* _What to work on_:
Retype the records from the line with "Under every image write" up to and including the line with "dist [-0.083689, -0.002191]".

Lens distortion estimation data

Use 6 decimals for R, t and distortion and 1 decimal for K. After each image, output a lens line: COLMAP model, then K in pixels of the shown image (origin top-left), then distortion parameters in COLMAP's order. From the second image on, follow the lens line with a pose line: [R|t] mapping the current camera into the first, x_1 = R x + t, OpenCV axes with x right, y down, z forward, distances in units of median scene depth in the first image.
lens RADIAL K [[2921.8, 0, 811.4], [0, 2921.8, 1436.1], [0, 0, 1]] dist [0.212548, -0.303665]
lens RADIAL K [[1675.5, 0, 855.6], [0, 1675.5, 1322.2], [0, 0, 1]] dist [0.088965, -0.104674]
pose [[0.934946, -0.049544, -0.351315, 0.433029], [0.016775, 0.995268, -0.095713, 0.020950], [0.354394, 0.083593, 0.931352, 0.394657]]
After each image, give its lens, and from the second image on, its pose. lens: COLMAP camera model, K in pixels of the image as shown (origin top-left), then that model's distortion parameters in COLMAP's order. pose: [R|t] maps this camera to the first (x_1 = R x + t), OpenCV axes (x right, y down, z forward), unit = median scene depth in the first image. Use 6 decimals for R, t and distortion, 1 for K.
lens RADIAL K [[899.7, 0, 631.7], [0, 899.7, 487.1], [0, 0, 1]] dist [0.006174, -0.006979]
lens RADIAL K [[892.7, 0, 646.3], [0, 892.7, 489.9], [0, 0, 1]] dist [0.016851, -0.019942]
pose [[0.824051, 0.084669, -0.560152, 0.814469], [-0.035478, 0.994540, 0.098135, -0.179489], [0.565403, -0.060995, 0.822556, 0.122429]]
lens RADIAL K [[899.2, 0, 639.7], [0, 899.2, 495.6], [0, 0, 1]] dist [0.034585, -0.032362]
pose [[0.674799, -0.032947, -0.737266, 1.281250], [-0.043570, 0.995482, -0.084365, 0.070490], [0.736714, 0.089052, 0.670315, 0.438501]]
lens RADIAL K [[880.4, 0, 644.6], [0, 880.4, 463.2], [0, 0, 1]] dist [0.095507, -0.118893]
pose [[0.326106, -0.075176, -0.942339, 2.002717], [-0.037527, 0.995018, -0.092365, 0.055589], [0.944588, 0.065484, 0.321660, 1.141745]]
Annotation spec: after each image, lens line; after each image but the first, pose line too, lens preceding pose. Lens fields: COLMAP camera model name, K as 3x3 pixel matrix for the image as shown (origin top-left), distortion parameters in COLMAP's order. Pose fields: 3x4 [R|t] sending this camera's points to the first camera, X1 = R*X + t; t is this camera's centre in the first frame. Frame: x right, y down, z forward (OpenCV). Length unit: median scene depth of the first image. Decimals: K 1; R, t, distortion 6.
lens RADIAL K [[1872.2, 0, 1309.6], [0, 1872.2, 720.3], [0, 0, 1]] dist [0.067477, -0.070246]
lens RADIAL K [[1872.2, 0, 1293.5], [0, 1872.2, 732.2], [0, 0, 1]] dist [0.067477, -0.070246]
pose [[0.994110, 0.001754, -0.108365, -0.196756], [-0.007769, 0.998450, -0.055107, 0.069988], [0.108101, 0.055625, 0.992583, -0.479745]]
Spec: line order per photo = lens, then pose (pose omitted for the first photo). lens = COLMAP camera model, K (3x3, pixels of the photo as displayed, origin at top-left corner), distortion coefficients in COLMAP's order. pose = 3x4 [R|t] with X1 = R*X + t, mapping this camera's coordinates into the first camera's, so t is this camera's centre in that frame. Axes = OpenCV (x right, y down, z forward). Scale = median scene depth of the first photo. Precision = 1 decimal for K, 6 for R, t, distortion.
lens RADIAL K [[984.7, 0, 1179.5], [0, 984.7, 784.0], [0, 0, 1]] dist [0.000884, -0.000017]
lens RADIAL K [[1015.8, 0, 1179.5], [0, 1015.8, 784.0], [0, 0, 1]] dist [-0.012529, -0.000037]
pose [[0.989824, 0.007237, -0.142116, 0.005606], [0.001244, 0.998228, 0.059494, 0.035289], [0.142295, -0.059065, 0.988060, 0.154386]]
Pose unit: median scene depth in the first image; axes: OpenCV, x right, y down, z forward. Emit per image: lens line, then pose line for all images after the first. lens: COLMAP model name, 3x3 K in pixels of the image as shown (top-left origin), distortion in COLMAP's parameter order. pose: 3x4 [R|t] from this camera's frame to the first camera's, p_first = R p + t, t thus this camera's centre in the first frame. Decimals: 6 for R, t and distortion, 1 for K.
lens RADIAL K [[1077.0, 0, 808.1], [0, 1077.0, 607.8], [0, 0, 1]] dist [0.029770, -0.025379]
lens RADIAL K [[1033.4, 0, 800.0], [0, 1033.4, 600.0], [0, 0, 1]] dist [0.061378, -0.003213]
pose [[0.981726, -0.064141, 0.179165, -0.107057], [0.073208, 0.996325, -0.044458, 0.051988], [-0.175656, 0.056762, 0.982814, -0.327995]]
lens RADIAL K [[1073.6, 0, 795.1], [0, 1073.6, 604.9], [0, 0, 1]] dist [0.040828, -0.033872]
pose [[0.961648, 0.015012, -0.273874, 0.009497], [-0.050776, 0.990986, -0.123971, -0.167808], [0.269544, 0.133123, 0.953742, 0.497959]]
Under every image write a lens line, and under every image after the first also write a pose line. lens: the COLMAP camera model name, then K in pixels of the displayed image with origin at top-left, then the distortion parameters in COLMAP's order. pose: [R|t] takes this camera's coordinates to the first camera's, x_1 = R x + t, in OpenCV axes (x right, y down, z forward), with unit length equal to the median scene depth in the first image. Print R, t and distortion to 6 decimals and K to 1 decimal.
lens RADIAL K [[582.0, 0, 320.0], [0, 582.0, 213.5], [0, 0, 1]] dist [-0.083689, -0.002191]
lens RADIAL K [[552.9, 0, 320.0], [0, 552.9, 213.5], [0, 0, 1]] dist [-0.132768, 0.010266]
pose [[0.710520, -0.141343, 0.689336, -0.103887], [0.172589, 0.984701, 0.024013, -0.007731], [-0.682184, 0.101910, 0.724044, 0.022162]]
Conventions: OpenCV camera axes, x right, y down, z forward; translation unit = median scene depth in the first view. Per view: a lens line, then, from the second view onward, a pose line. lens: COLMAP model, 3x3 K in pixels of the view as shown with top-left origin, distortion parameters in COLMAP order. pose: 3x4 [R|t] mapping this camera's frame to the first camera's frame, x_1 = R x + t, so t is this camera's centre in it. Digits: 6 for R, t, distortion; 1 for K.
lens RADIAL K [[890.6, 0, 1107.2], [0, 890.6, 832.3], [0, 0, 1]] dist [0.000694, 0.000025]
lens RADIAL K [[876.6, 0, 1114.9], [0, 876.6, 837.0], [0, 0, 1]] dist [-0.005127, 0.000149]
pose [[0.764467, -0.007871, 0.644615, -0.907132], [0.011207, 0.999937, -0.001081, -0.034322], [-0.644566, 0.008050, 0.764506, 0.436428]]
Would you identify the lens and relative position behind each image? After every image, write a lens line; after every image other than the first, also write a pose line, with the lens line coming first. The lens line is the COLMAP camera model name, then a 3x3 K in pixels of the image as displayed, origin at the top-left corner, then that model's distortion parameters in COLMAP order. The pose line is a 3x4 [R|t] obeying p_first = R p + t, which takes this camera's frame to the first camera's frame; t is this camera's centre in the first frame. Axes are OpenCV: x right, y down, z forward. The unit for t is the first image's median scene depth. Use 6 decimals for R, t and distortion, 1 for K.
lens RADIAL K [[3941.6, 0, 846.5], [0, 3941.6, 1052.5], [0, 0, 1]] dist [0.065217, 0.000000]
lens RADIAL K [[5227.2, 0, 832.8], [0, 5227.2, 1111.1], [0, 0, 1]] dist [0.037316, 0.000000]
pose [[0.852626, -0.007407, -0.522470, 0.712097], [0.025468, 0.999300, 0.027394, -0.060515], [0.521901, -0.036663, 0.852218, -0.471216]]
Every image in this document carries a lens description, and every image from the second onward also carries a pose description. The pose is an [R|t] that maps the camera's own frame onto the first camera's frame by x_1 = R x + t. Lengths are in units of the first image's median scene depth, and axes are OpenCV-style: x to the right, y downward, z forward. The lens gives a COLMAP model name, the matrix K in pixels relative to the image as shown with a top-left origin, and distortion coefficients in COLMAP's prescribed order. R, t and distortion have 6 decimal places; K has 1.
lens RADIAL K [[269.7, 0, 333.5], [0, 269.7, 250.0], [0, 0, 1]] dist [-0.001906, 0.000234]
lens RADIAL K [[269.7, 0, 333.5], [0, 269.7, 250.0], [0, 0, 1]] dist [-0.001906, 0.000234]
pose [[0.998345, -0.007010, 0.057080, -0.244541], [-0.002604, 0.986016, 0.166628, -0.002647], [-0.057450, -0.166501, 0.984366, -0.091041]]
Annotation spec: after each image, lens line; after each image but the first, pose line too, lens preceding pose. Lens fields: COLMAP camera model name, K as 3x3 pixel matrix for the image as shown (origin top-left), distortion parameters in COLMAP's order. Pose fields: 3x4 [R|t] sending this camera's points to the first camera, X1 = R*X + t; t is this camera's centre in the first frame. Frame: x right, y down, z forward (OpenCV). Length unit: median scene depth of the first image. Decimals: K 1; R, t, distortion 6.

* _Response to this task_:
Under every image write a lens line, and under every image after the first also write a pose line. lens: the COLMAP camera model name, then K in pixels of the displayed image with origin at top-left, then the distortion parameters in COLMAP's order. pose: [R|t] takes this camera's coordinates to the first camera's, x_1 = R x + t, in OpenCV axes (x right, y down, z forward), with unit length equal to the median scene depth in the first image. Print R, t and distortion to 6 decimals and K to 1 decimal.
lens RADIAL K [[582.0, 0, 320.0], [0, 582.0, 213.5], [0, 0, 1]] dist [-0.083689, -0.002191]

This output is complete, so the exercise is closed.